- [Your task]:
Which lines make up the answer? Those from the line with "focal_35mm: 35" through the end of the data; reproduce them exactly.

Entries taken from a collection

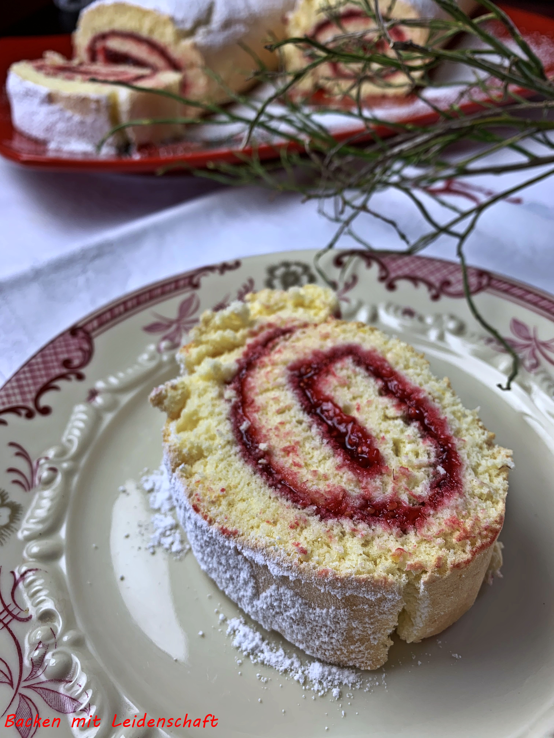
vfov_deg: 67.3
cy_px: 369
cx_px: 277
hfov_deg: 53.1
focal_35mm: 26
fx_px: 555
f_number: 1.8
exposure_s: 1/100
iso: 32
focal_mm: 4.25
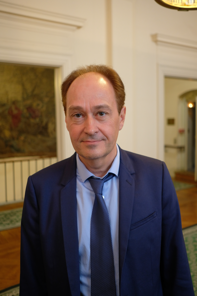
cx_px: 98
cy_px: 148
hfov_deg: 37.9
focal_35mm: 35
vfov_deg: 54.4
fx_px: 287
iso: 1000
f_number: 2
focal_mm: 23
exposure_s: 1/60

- [Solution for this task]:
focal_35mm: 35
vfov_deg: 54.4
fx_px: 287
iso: 1000
f_number: 2
focal_mm: 23
exposure_s: 1/60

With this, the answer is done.